With the widespread security chaos all over the camp, on January 14, security forces found the body of a woman killed by radical women inside al-Hawl camp, and according Syrian Observatory sources, the victim refused to espouse and adhere to the ideology of the Islamic State and was therefore killed.
On January 8, members of Internal Security Forces (Asayish) found the body of a female Iraqi refugee inside Al-Hawl Camp in far south-east of Al-Hasakah countryside.
It was revealed that she was killed by extremist women of ISIS families, using a hammer and a sharp tool, for refusing the group’s ideology; an incident that became more frequent in ”al-Hawl mini-state” camp.
On January 15, Reliable sources informed the Syrian Observatory that two children died and their mother was injured, after a fire broke out in a tent in ‘Al Hawl mini-state’ camp. The burnt victims are family members of ISIS group of Turkish nationality. The fire was likely to have been caused by extremist women of the group families’ members.
Islamic State’s abductees: ignored and unaccounted for despite the defeat of the “caliphate state”

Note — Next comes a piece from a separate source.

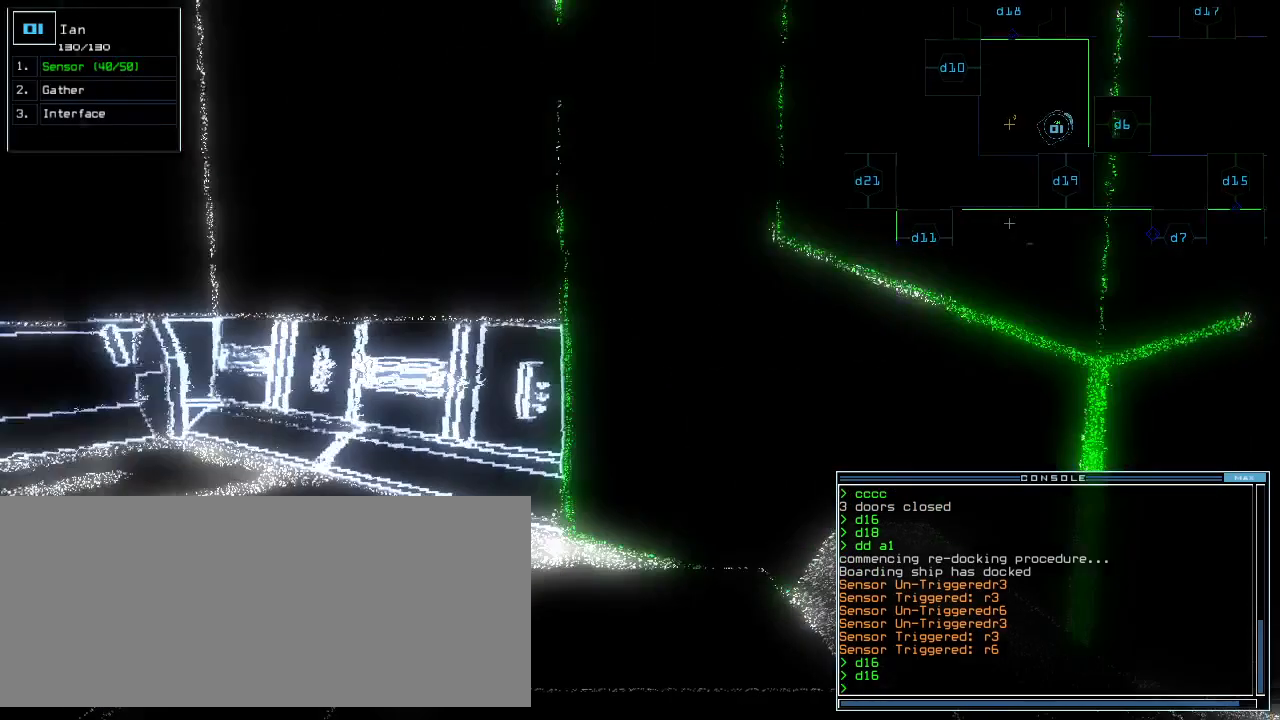
{"keys": ["left", "up"]}
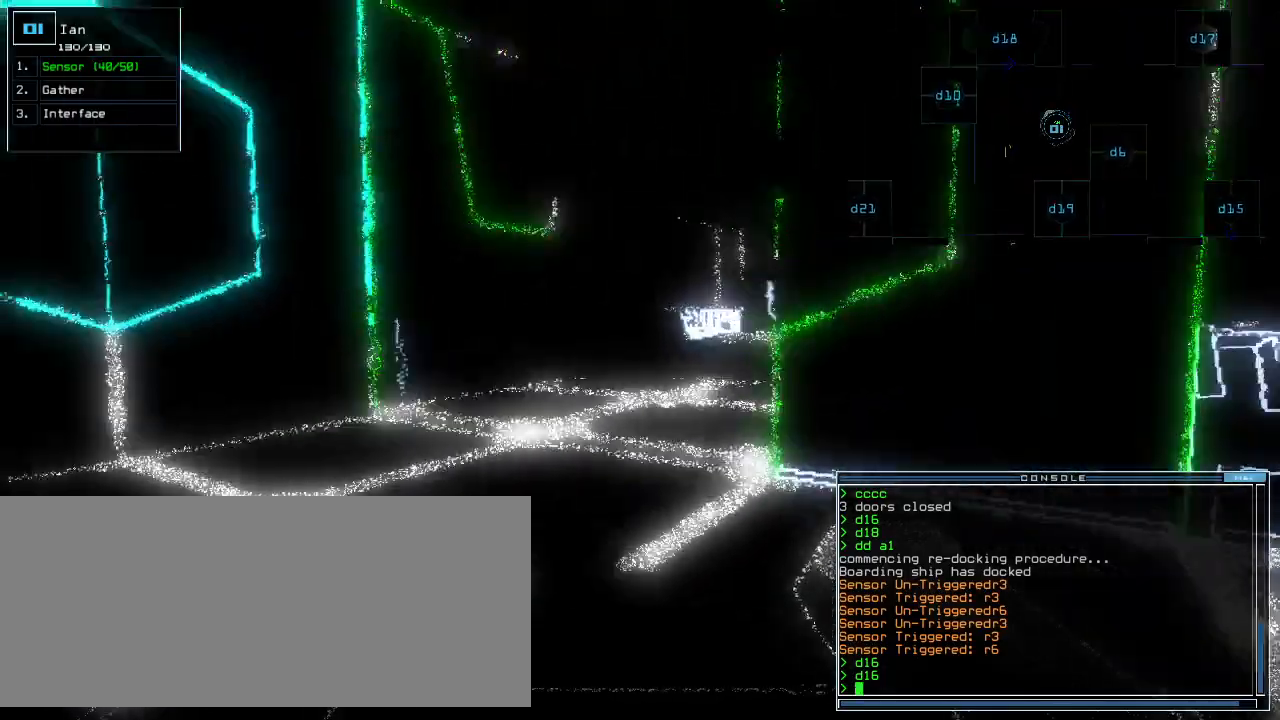
{"keys": ["left", "up"]}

Although nearly 11 months have passed since the International Coalition’s announcement of the defeat of ISIS which was a dominant force east of the Euphrates River, and with the recent developments over the past period, however, silence still surrounds the issue of ISIS’s abductees. All sides remain quiet and provide no clarification on the fate of thousands of abductees, where fear continues to grow for the lives and fate of the abductees, including Father Paolo Daololio, Bishops John Ibrahim and Paul Yazji, Abdullah Al Khalil, a British journalist, sky news journalist and other journalists, in addition to hundreds of abductees from Ain Al Arab (Kobane) area and Afrin, as well as the people of Deir ez-Zor.
With the continuing crimes and violations against Syrian civilians, including death threats against SOHR workers by the Islamic State and other killers and criminals in Syria, The Syrian Observatory for Human Rights renews its vows to continue its work by monitoring, documenting and publishing all violations and crimes that committed against the Syrian people.
We, at the Syrian Observatory for Human Rights, renew our call to the UN Security Council to refer those ‘war crimes’ and ‘crimes against humanity’ committed in Syria to the International Criminal Court so that all the criminals and killers of the Syrian people are brought to justice.
The Syrian Observatory also points out that it had already warned, well before “Islamic State of Iraq and the Levant” announced itself as “ Caliphate State” in Syria and Iraq, that this organization did intend to work for the Syrian people and serve their interest, but rather ISIS continued to kill innocent Syrians, who had been suffering the brutality of war and violence and became displaced.
Furthermore, the “Islamic State” recruited children in the so-called “cubs of the caliphate”, and controlled the wealth and resources of Syrian peole and harnessed them to build a “caliphate”, and traded open back and forth with one of Syria’s neighboring country.
The Syrian Observatory also renews its appeal to the international community for a solution to “Al Hawl mini-state” crisis, which is considered a genuine threat to everyone.
At the Syrian Observatory, we renew our call to the UN Security Council, all organizations concerned and countries that claim to respect human rights in the world to act immediately to stop the crimes and violations committed against the Syrian people by the Islamic State and to establish appropriate courts for prosecuting the perpetrators. We call on all parties concerned to help the Syrian people to reach freedom and achieve democracy, justice and equality, which will preserve the rights of all Syrian people, with all its various diverse constituents, without discriminating against religions, sects and ethnicities that have been and will continue to coexist in Syria now and in the future despite all the media campaigns which are actively working to destroy the diverse social fabrics of the Syrian nation.